=== Begin Enclosure ===

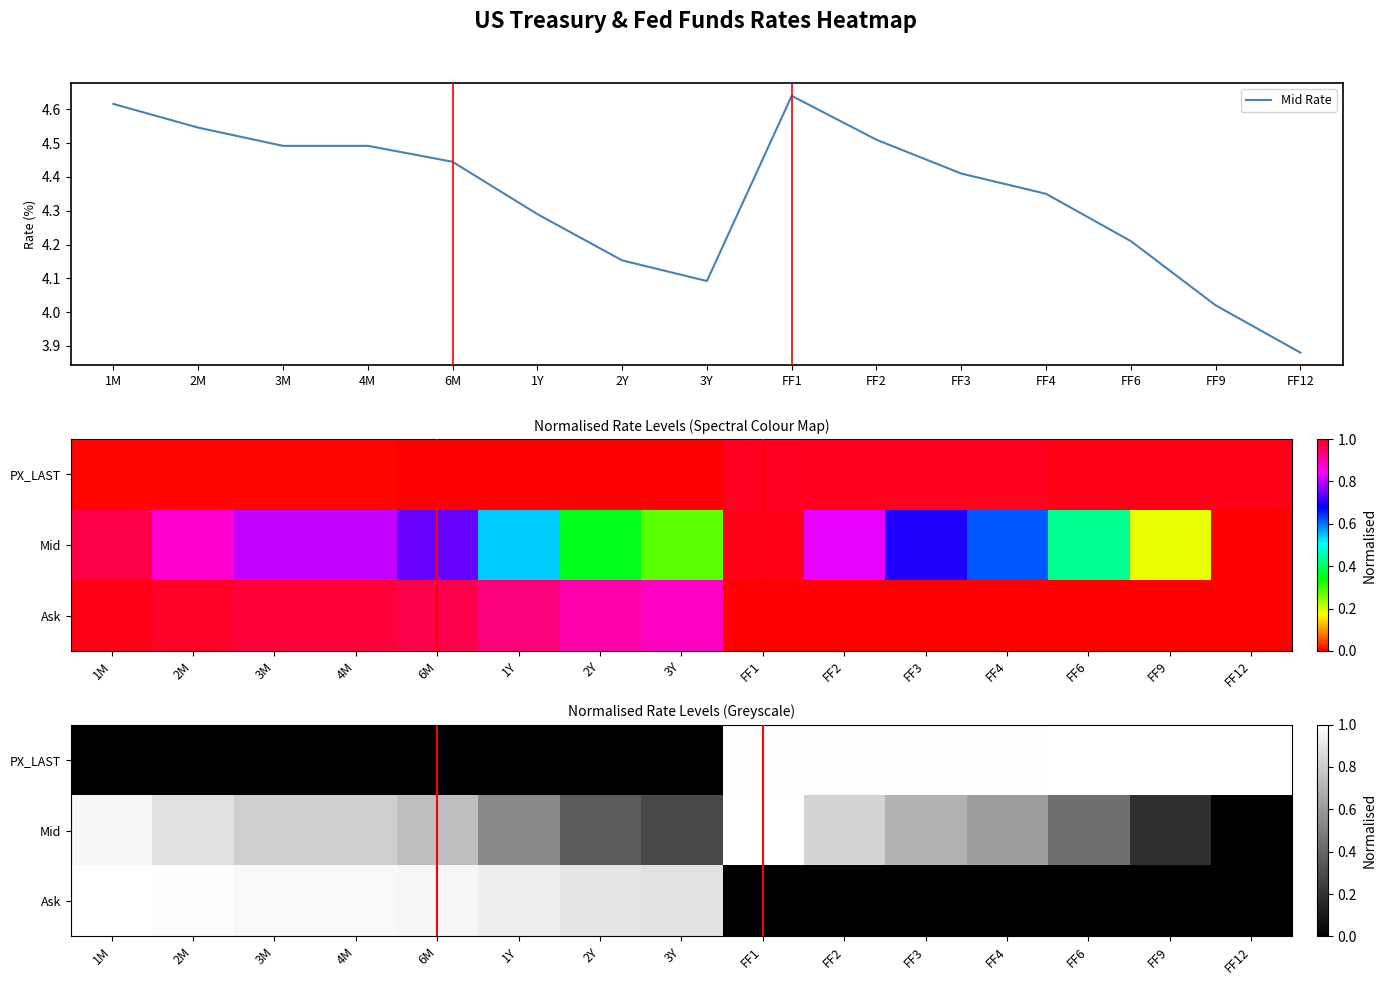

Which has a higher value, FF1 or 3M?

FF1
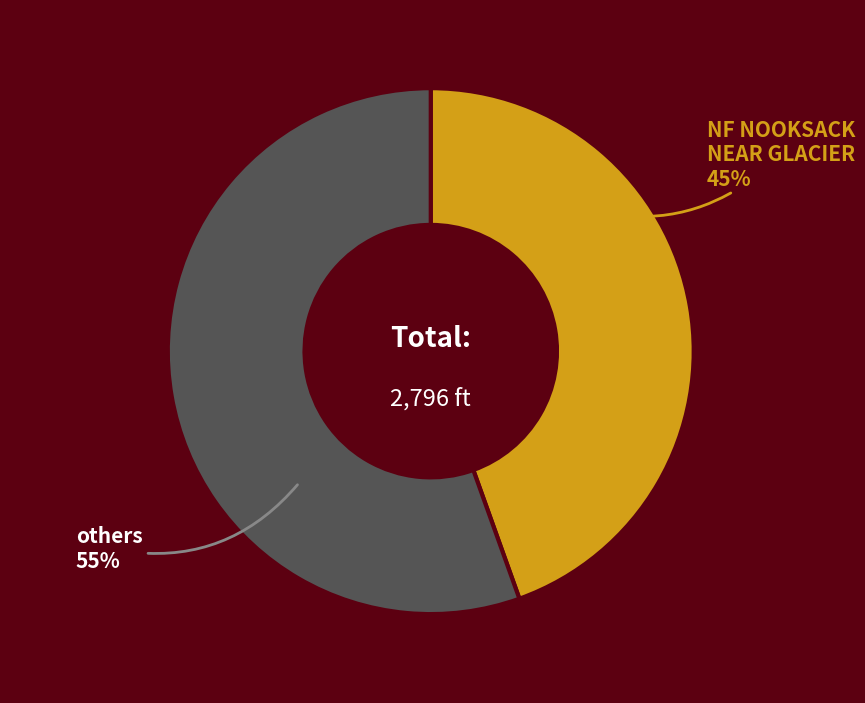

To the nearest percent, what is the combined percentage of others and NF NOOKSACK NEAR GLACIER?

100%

=== End Enclosure ===
=== Begin Enclosure ===

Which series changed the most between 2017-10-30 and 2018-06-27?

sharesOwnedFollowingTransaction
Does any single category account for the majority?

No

=== End Enclosure ===

## The problem
List every line of the records above that contains the word "Which".

## Response to this task
Which has a higher value, FF1 or 3M?
Which series changed the most between 2017-10-30 and 2018-06-27?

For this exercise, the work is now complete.